Aus Stephanie Gräves Berner Arbeitsbuch – Folge 1

von Stephanie Gräve 14. September 2016

Stephanie Gräve war 2015/16 Schauspieldirektorin am Stadttheater Bern. Journal B bringt in vier Folgen Auszüge aus ihrem Arbeitsbuch über jene Zeit. Heute Folge 1.

Juni 2015, mit Silvia Costa in Bern

Auf den ersten Blick denkt man: die Praktikantin. Sie könnte 16 sein. Doch die Italienerin Silvia Costa ist Anfang 30 und künstlerische Mitarbeiterin eines der ganz grossen europäischen Theatermacher: Romeo Castellucci. Seine aufwendigen Projekte für Oper und Schauspiel wären kaum zu denken ohne sie.

Costa arbeitet dramaturgisch und szenisch mit, kommuniziert mit den Theatern und Künstlern. In ihren eigenen Regiearbeiten könnte man meinen, seinen Einfluss zu entdecken, sie sucht wie er die Begegnung von bildender und darstellender Kunst; aber vielleicht ist es gar nicht sein Einfluss, sondern schlicht ein Interesse, das sie teilen.

Wir stehen in Vidmar 2, es geht um ein Beckett-Projekt. „I see your point about working more installation-like in here“, sagt sie. „It’s a special place.“ Ich erzähle von Bruce Naumans „Beckett Walk“. Die Bewegung und Raum gewordene Erfahrung des Absurden. Später setzen wir das Gespräch vor dem Café Lötschberg in der Sonne fort. Unsere heutige existenzialistische Erfahrung, die sich wenig unterscheidet von der des 20. Jahrhunderts: in eine Welt geworfen sein, die wir nicht begreifen können.
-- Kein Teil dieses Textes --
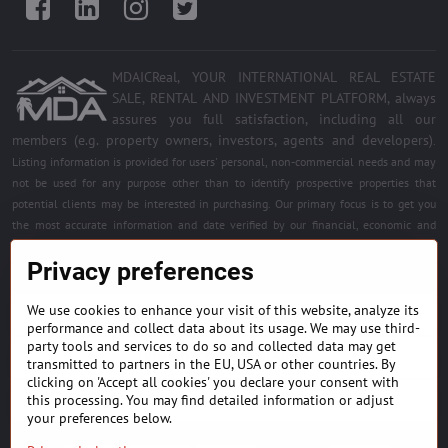
Facebook
LinkedIn
Instagram
Twitter
MDAICReal, YOUR INTERNATIONAL REAL ESTATE
SALE, RENTAL AND INVESTMENT PLATFORM, always
assures you full satisfaction, including all our
members (e.g. property owners, investors, agents and developers)
.
Listing information is provided for users' personal, non-commercial needs and may
not be used for any purpose other than to identify prospective properties that
potential clients may be interested in purchasing. Our primary focus is to get you
the most accurate information and date verified by our financial, economic and
legal experts. Free quality services for all registered members. Become a member of
Privacy preferences
the best platform.
We use cookies to enhance your visit of this website, analyze its
BUILDING MATERIALS & EQUIPMENT
performance and collect data about its usage. We may use third-
party tools and services to do so and collected data may get
HOME DÉCOR AND DESIGNS
transmitted to partners in the EU, USA or other countries. By
clicking on 'Accept all cookies' you declare your consent with
this processing. You may find detailed information or adjust
FIND PROJECTS & INVESTMENT OPPORTUNITIES
your preferences below.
Das europäische Thema unserer Tage in Becketts „Warten auf Godot“: Wladimir und Estragon als zwei Menschen auf der Flucht, die auf ihren Schleuser warten, der sie über die rettende Grenze bringen soll. Silvia Costa denkt in Bildern, Bewegung, Musik. „You think my ideas can work here with the audience“? Die Frage verstehe ich, Costa ist das Publikum internationaler Festivals in Grossstädten gewohnt; ich vertraue aber auf die Offenheit der Berner.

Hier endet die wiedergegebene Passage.